Answer:
When the enthalpy of this overall chemical equation is calculated, the enthalpy of the second intermediate equation is halved and the sign on it reversed, to obtain the required enthalpy of overall reaction.
ΔH(overall) = -178.3 kJ
Explanation:
First intermediate equation
Ca (s) + CO₂ (g) + ½O₂ (g) → CaCO₃ (s) ΔH₁ = -812.8 kJ
Second intermediate equation
2Ca (s) + O₂ (g) → 2CaO (s) ΔH₂ = -1269 kJ
Overall Equation
CaO (s) + CO₂ (g) → CaCO₃ (s) ΔH = ?
When the enthalpy for the overall equation is to be calculated, the intermediate reactions are summed up (this is according to Hess' Law and Bon Haber cycle),
But the sum of the intermediate reactions for this case would not give the overall reaction.
But
(Intermediate reaction 1) + ½(- Intermediate reaction 2) = (Overall reaction)
Intermediate reaction 1
Ca (s) + CO₂ (g) + ½O₂ (g) → CaCO₃ (s) ΔH₁ = -812.8 kJ
½(Intermediate reaction 2)
½[2Ca (s) + O₂ (g) → 2CaO (s) ΔH₂ = -1269 kJ]
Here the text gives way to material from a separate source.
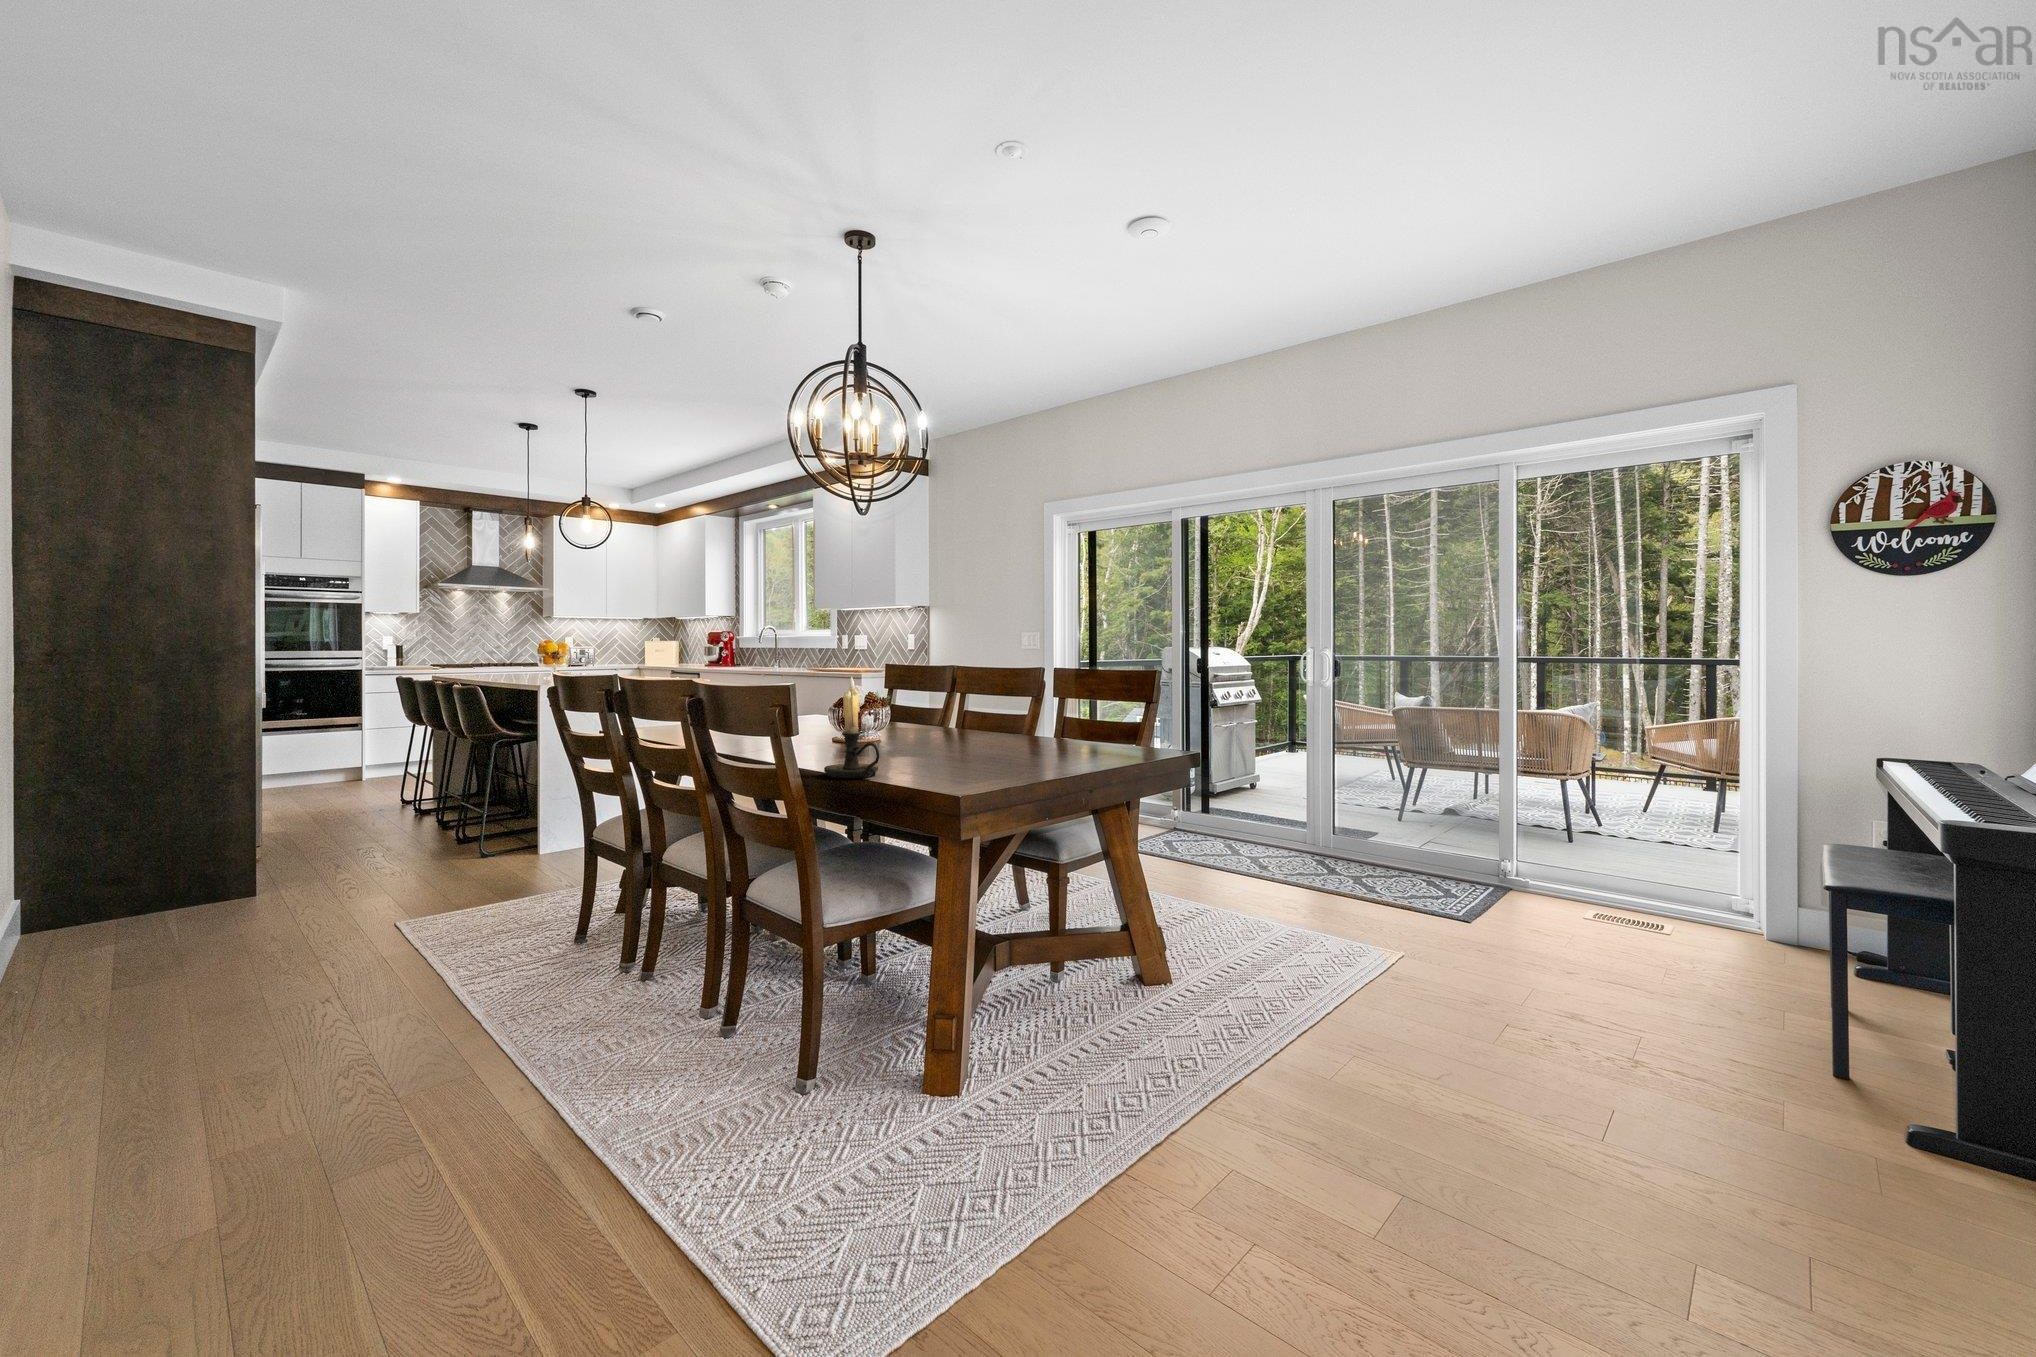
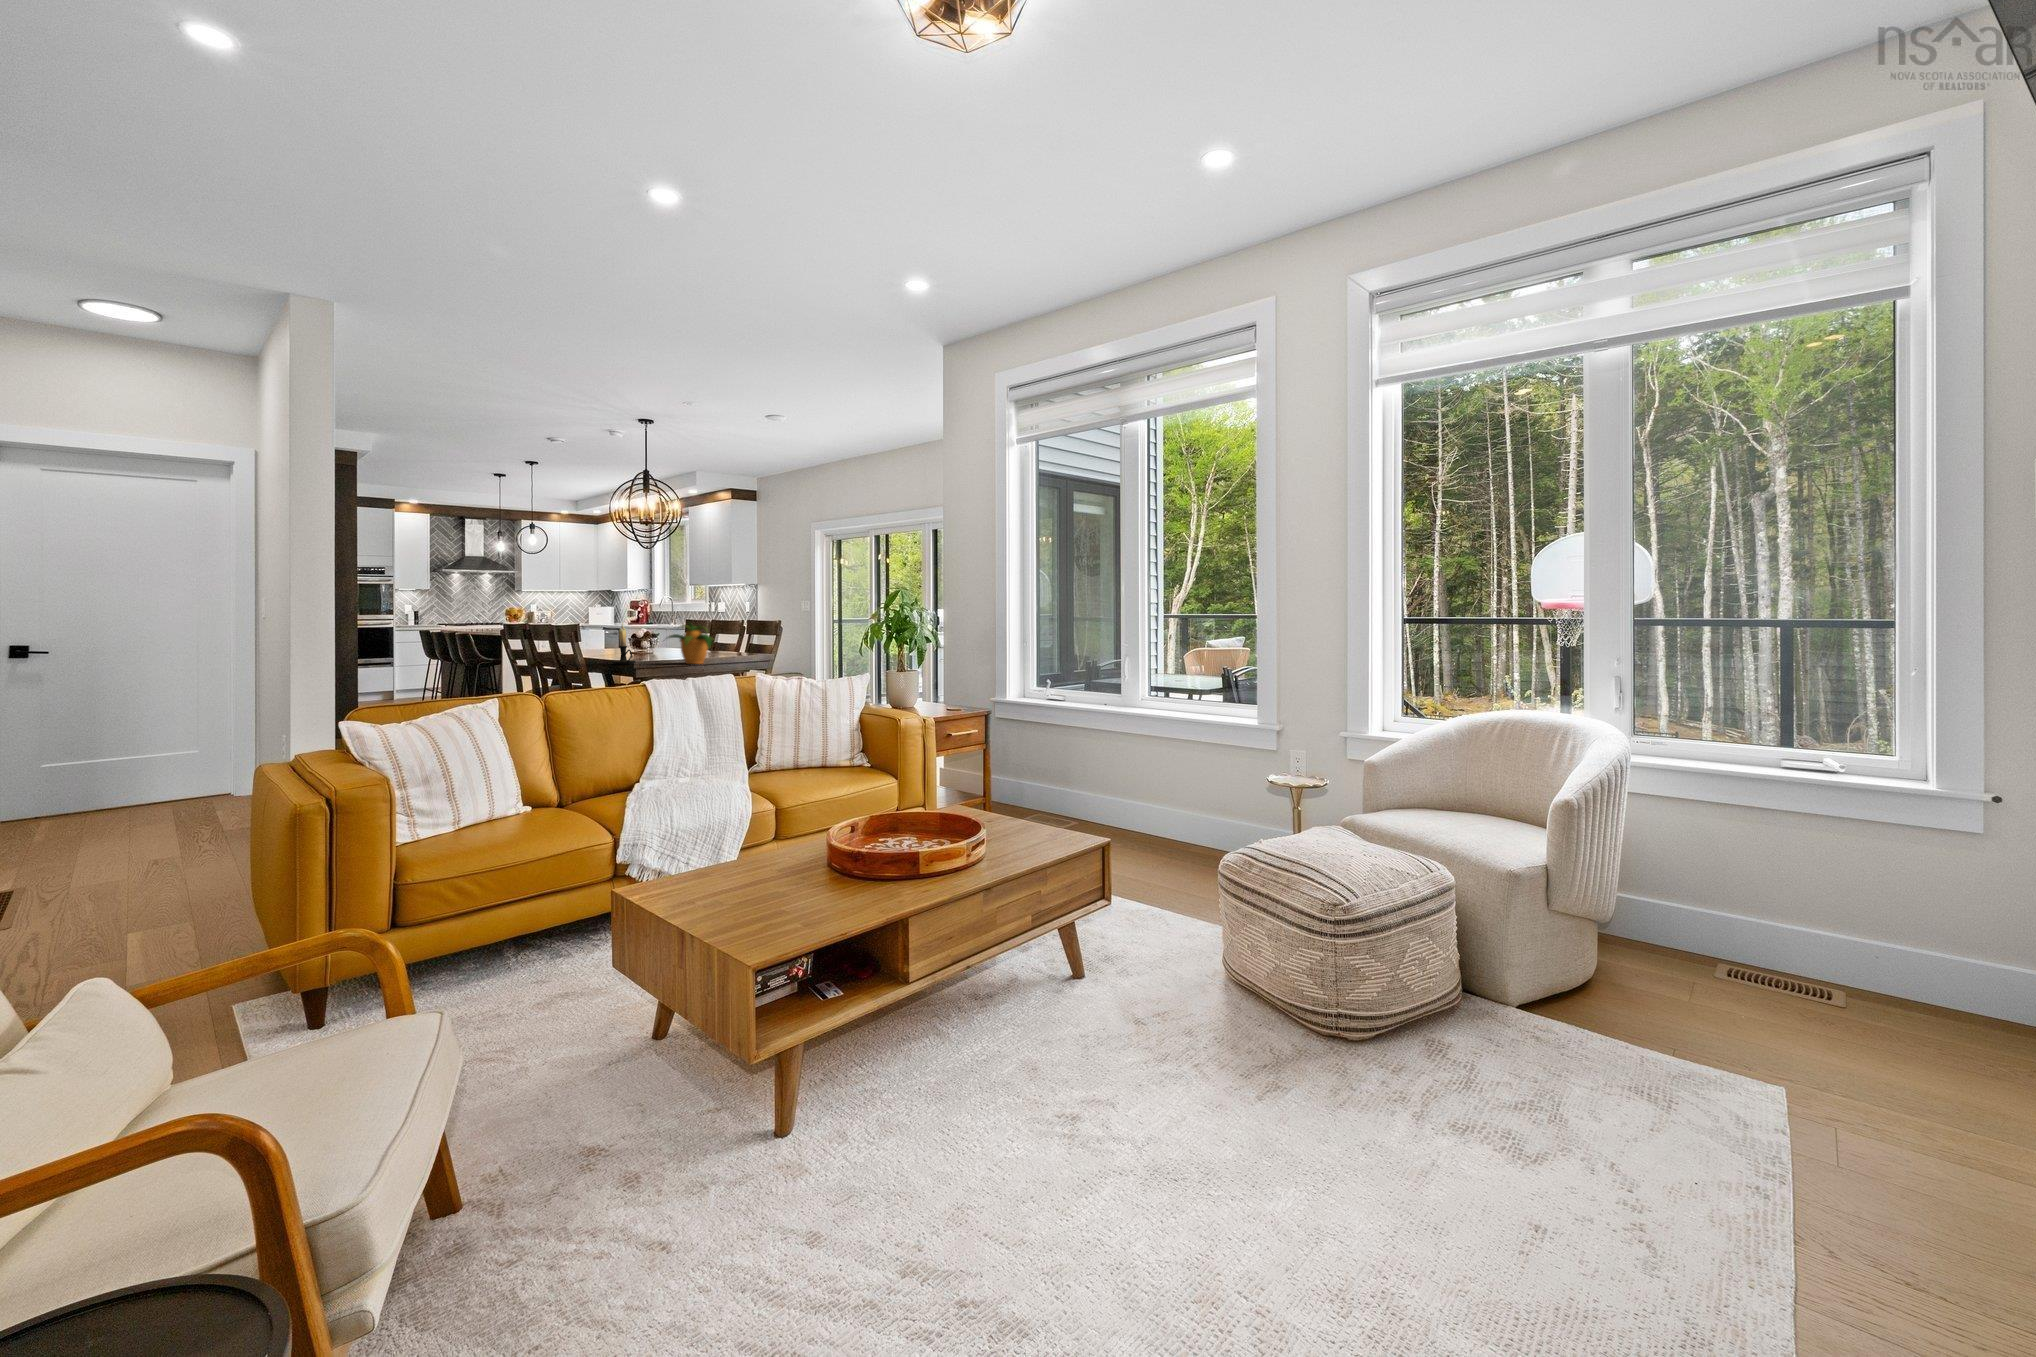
potted plant: none [952,676,1069,777] -> present [668,623,713,664]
= Ca (s) + ½O₂ (g) → CaO (s) ΔH₂' = ½ × -1269 kJ = -634.5 kJ
-½(Intermediate reaction 2)
CaO → Ca (s) + ½O₂ (g) ΔH₂" = 634.5 kJ
Ca (s) + CO₂ (g) + ½O₂ (g) → CaCO₃ (s) ΔH₁ = -812.8 kJ
CaO → Ca (s) + ½O₂ (g) ΔH₂" = 634.5 kJ
Overall Equation
CaO (s) + CO₂ (g) → CaCO₃ (s) ΔH = ?
ΔH = ΔH₁ - ½ΔH₂ = ΔH₁ + ΔH₂"
ΔH = -812.8 + 634.5 = -178.3 kJ
When the enthalpy of this overall chemical equation is calculated, the enthalpy of the second intermediate equation is halved and the sign on it reversed, to obtain the required enthalpy of overall reaction.
Hope this Helps!!!